A conversational user interface frees the user of thinking about correct input or further processing. It allows users to act largely naturally and humane, and not have to adapt their input to match a given format.
Part of this is enabled by adapting to the user’s needs and intentions. The virtual assistants Alexa and Google Voice cannot only understand initial questions but draw context out of further questions within a limited set of variables, based on machine learning and assumptions about contextual relevance.
Another example of adaptive user interfaces are feeds, such as those applied by Netflix, Spotify, Instagram and Facebook. These feeds change constantly with every interaction you make. They don’t converse with you directly, but they have machine learning algorithms driving what comes up next on your feed, based on several variables you consciously or subconsciously influence. For example, if you are watching a video, depending on how long you are staying to watch, this will influence further items presented to you in the stream.
An adaptive interface is the first step, it changes according to your actions and decisions. One step further goes the anticipatory user interface: it cannot only adapt but more accurately foresee what your next interaction or decision might be like.
Anticipatory user interfaces are the holy grail of the upcoming revolution in AR interfaces. Users will experience interfaces which seem to have an almost magical, empathic quality to them because they will be able to present information not only upon request but even before the user thought of it.

= = = =

Return the part of the passage on user interfaces from "Another example of" to "might be like.", copied word for word. The material that comes next has nothing to do with this passage on user interfaces.

= = = =

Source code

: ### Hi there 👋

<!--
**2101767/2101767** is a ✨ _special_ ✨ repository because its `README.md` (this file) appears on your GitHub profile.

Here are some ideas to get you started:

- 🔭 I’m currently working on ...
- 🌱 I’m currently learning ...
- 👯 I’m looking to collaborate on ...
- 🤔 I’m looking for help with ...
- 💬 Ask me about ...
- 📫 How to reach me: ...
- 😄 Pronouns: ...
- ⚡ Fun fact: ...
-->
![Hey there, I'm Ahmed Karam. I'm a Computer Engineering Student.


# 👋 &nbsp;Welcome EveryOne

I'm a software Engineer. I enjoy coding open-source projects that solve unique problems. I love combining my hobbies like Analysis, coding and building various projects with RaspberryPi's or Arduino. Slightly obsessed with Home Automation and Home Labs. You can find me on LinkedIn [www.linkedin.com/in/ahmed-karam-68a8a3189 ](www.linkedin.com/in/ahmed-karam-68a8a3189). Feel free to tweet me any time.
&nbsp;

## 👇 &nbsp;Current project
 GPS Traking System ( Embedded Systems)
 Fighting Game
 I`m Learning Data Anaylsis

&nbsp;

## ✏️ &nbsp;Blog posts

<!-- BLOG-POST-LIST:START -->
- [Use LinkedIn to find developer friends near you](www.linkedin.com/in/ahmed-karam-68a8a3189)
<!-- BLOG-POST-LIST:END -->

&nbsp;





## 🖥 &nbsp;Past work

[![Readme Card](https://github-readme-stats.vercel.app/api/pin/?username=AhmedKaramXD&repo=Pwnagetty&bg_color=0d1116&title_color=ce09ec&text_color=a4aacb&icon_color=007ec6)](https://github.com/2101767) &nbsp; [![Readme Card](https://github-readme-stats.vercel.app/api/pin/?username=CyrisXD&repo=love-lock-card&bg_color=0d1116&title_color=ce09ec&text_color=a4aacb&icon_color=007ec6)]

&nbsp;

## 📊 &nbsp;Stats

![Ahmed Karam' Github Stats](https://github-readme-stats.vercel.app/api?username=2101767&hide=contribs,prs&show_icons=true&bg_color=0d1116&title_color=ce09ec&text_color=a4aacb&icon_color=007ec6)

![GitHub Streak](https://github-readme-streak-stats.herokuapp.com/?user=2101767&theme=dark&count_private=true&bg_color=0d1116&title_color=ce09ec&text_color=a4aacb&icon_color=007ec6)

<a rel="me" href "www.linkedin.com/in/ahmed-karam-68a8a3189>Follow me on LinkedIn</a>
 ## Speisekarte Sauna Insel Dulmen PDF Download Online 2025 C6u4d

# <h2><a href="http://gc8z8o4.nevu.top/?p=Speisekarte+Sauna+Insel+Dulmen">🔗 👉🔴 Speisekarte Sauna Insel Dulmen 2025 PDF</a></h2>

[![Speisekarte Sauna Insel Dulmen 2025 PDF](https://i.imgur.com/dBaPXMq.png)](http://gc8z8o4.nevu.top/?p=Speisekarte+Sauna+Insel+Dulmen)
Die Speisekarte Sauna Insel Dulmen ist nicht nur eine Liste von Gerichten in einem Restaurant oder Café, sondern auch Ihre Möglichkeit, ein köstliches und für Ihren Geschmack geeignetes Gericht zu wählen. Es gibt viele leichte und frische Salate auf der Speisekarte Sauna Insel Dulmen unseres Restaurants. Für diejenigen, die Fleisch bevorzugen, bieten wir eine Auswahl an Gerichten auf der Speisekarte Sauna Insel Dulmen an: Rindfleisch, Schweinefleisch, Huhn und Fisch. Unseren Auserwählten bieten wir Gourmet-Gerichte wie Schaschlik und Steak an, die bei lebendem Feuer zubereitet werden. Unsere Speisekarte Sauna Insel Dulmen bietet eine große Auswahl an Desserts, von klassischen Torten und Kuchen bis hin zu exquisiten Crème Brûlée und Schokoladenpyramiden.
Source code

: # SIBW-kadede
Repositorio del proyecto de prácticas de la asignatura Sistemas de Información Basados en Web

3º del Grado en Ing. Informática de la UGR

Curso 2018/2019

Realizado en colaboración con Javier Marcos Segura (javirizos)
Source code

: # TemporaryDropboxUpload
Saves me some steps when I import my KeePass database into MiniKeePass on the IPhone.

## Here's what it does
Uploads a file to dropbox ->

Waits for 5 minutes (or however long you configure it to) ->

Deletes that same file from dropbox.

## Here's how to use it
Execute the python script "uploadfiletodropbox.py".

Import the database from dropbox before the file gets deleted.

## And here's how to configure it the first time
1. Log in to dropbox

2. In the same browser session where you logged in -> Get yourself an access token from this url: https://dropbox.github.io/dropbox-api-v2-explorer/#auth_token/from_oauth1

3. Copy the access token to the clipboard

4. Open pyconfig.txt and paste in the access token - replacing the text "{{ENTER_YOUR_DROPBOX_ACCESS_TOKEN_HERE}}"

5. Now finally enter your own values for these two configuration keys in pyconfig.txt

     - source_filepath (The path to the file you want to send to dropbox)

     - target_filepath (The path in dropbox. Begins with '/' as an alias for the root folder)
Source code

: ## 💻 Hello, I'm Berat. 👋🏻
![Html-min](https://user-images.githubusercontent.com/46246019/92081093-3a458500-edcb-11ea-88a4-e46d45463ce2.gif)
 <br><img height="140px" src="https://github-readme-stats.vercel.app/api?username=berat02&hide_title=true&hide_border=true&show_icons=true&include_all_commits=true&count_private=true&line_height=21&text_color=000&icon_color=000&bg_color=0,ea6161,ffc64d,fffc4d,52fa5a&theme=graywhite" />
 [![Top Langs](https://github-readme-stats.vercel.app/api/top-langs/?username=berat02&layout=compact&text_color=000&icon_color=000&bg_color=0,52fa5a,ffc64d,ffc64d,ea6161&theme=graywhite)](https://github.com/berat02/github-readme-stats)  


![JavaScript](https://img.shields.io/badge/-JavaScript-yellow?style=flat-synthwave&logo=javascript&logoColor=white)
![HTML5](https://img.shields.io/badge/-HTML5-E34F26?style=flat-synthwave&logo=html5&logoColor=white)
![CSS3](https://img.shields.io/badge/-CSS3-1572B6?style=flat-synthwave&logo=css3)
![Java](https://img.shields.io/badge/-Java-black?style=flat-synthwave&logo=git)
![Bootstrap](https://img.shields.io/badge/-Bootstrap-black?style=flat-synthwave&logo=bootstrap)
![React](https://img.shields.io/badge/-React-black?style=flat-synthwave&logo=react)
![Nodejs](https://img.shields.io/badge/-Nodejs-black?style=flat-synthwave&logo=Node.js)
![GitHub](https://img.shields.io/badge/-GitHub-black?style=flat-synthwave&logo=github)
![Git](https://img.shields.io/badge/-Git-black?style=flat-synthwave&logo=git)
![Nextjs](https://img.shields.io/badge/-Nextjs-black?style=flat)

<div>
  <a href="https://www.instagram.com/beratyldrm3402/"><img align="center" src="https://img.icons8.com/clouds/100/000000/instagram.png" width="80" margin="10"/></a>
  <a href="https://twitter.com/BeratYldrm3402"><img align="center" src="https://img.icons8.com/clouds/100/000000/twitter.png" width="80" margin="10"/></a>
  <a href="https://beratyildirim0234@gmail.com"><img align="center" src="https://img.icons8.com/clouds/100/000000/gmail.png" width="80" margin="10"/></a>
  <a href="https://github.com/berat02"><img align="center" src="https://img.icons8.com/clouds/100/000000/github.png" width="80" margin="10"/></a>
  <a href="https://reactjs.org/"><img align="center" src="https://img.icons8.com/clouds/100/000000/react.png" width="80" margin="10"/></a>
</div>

= = = =

Your response:
Another example of adaptive user interfaces are feeds, such as those applied by Netflix, Spotify, Instagram and Facebook. These feeds change constantly with every interaction you make. They don’t converse with you directly, but they have machine learning algorithms driving what comes up next on your feed, based on several variables you consciously or subconsciously influence. For example, if you are watching a video, depending on how long you are staying to watch, this will influence further items presented to you in the stream.
An adaptive interface is the first step, it changes according to your actions and decisions. One step further goes the anticipatory user interface: it cannot only adapt but more accurately foresee what your next interaction or decision might be like.